Challenges:
1. What is the title of the forthcoming book mentioned in the leadership article?
2. Name every person mentioned by name in the leadership article.
3. Carry on writing the leadership article from its last sentence.

Passage provided:
Are Great Leaders Courageous or Crazy?

As I sit in my home office I hear the thump of a bluebird flying into my window over and over again trying to get into the fichus tree inside.  While this keep my cats entertained and off my keyboard, I shake my head thinking “crazy bird; you’re going to get hurt if you keep doing that.”   

 

I stop mid-stream while writing the leadership chapter for my forthcoming book “The New Corporate Facts of Life” to ponder the bluebird’s dilemma.  Is the bird crazy or courageous?  How often have we thought people were crazy, when they pursued a purpose that many thought foolhardy?  What seems an act of lunacy at one point can be visionary in retrospect.

 

All around us are people moving our businesses, communities and schools in new and exciting directions by bringing purpose and prosperity together.   Stories of these organizations and leaders, well known and unknown, are woven throughout the pages of the book.  Patagoinia founder Yvon Chouinard built the company on values of authenticity and responsibility.   EPA Presidential Green Chemistry  Challenge Award winning Clarke CEO John Lyell Clarke III.   Unilever CEO Paul Polman wants to restore sustainable value to capitalism.  Nobel Peace Prize Winner Muhammad Yunus through the founding of Grameen Bank launched micro-financing and has pulled millions of women out of poverty by loaning them money to build businesses. Serenbe founder Steve Nygren brought people together to do the unthinkable and created a sustainable community less than an hour from the world's busiest airport.  The Body Shop founder Anita Roddick dedicated her business to environmental and social change.

Dataset records:
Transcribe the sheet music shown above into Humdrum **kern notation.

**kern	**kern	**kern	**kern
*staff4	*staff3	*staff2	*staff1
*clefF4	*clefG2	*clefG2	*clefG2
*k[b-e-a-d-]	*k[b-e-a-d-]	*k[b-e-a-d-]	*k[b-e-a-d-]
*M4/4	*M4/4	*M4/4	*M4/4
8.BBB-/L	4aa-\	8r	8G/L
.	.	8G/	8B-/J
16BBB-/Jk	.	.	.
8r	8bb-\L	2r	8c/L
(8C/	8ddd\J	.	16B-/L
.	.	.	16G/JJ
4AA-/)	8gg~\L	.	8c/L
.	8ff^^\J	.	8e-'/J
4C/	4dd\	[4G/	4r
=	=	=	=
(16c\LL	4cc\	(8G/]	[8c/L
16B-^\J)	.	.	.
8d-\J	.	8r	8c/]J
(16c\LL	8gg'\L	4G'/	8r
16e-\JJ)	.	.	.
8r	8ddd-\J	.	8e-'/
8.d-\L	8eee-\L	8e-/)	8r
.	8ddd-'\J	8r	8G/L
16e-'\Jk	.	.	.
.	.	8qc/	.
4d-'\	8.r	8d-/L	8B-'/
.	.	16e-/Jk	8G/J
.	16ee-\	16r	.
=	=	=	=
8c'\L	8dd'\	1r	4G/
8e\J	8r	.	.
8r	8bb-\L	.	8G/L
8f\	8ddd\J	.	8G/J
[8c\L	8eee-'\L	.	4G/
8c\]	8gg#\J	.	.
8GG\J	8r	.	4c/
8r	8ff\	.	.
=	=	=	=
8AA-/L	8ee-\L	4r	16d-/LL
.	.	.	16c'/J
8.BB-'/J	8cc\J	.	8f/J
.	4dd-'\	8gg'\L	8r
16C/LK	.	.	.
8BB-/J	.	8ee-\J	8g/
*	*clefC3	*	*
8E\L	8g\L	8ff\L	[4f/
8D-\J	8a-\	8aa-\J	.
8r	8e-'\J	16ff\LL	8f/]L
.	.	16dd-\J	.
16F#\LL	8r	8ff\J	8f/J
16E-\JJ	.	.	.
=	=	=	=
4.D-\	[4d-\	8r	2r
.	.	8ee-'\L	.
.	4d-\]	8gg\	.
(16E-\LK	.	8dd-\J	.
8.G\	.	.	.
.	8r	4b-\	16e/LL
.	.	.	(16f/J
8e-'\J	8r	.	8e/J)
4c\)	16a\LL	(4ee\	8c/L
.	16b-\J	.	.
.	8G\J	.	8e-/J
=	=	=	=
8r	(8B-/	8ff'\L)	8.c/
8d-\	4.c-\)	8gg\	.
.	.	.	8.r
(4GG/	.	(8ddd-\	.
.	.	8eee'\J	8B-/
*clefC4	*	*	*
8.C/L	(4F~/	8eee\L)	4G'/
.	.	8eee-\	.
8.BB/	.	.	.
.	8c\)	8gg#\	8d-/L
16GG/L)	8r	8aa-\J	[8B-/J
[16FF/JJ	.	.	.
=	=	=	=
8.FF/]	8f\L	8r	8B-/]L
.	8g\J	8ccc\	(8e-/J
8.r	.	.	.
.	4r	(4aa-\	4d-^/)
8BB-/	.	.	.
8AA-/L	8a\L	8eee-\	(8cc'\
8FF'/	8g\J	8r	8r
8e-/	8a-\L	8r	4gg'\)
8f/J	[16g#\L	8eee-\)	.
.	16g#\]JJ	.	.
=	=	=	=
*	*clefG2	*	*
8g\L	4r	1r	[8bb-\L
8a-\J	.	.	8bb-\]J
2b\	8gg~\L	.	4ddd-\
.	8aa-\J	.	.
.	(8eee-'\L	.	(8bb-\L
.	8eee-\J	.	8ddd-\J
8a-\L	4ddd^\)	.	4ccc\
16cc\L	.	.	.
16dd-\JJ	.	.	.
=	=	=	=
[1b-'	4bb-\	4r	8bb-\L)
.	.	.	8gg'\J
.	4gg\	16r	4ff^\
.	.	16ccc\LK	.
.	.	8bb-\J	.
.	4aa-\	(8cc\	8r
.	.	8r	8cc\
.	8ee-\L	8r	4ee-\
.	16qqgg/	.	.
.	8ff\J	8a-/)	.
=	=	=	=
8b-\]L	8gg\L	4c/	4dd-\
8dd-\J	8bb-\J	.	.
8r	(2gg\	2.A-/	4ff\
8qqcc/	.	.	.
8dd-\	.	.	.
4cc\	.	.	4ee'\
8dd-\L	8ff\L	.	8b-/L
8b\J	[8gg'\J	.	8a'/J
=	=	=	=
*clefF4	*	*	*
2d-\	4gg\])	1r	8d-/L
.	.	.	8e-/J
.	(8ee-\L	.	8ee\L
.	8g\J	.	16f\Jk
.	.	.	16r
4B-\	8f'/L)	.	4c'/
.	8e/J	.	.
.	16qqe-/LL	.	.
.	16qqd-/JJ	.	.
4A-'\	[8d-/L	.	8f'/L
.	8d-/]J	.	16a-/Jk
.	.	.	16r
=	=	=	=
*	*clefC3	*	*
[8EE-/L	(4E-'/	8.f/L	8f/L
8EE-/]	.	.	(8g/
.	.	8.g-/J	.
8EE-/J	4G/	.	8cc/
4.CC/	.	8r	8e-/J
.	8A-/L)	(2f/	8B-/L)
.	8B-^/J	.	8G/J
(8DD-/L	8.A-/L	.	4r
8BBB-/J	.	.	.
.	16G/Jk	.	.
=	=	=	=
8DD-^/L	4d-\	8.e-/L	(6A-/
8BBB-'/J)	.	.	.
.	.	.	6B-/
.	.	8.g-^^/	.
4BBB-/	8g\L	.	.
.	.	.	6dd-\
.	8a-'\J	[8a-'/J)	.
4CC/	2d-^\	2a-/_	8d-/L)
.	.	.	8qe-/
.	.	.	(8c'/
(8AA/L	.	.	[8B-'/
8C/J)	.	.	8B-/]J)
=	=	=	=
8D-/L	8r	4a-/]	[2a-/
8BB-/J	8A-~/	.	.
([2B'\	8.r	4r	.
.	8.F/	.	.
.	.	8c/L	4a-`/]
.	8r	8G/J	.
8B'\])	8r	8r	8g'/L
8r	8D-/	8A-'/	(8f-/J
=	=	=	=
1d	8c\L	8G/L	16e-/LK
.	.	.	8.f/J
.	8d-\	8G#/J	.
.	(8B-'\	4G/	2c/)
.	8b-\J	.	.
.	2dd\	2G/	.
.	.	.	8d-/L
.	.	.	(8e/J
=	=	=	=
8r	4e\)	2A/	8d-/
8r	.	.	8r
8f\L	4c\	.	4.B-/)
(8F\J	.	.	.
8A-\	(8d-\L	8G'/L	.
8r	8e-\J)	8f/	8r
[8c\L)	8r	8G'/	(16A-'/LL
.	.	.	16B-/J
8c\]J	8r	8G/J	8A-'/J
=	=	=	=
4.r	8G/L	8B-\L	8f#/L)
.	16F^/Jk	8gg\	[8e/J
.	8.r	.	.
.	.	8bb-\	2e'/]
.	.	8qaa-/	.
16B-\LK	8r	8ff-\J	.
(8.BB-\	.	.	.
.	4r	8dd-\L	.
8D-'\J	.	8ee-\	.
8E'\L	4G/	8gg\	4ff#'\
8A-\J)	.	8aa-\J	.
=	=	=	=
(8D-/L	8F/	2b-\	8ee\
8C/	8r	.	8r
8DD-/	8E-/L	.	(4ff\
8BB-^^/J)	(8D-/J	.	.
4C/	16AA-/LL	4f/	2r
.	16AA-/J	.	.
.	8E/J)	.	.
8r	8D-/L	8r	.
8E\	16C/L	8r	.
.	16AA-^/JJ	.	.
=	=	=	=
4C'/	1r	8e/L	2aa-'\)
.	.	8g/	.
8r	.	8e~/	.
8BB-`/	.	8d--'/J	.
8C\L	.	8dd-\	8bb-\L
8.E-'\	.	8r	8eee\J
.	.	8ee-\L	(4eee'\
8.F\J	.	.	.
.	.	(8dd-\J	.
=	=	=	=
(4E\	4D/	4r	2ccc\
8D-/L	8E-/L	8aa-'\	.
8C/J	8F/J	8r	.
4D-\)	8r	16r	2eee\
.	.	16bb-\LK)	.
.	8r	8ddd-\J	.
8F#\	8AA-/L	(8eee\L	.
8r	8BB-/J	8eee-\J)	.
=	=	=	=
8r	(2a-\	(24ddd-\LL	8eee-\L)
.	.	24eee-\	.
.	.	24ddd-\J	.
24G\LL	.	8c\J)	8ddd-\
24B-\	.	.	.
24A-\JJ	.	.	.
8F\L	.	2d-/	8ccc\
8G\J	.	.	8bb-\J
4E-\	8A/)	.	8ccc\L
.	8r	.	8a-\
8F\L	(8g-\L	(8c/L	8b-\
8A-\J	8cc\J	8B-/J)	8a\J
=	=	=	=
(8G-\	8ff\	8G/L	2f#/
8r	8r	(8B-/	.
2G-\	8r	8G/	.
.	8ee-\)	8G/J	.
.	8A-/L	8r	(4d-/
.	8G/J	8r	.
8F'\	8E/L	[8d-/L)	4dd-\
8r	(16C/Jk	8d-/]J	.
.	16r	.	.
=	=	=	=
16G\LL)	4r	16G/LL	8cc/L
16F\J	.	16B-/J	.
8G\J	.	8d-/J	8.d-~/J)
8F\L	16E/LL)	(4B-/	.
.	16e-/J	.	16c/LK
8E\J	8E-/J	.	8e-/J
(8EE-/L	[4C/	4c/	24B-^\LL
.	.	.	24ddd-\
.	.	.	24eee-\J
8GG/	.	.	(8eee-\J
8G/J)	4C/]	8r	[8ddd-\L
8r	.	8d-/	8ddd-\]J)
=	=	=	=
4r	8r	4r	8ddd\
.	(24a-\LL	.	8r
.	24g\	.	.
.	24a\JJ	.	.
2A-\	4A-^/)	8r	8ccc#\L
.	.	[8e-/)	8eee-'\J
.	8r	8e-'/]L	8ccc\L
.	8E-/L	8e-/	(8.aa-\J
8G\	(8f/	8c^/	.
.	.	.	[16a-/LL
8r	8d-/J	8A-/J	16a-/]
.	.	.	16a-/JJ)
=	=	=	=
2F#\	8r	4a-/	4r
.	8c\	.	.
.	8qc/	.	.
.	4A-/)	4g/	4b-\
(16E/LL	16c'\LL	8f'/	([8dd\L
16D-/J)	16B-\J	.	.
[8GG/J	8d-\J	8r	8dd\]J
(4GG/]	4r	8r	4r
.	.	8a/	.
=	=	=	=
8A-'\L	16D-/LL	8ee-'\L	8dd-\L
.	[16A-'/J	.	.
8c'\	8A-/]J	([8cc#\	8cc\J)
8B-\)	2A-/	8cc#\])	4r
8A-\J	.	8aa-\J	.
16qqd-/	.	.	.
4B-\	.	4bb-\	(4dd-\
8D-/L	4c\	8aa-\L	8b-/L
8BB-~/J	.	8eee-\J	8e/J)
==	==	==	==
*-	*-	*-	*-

Results for each task:
1. "The New Corporate Facts of Life"

2. Yvon Chouinard, John Lyell Clarke III, Paul Polman, Muhammad Yunus, Steve Nygren, Anita Roddick

3.
 

Ray Anderson, founder of Interface and a legend in the sustainability movement was believed by many to have lost his mind when he declared that he wanted to turn his carpet company into an ecological leader, while growing profitably.  He boldly told his detractors “I hear some of you think I’ve gone around the bend.  Well I have! It’s my job to see around the bend.  That’s what leaders do.”  Ray often said over the last 15 years of his life, “Seeing around the bend is the very essence of leadership.  Someone has to see what’s out there.”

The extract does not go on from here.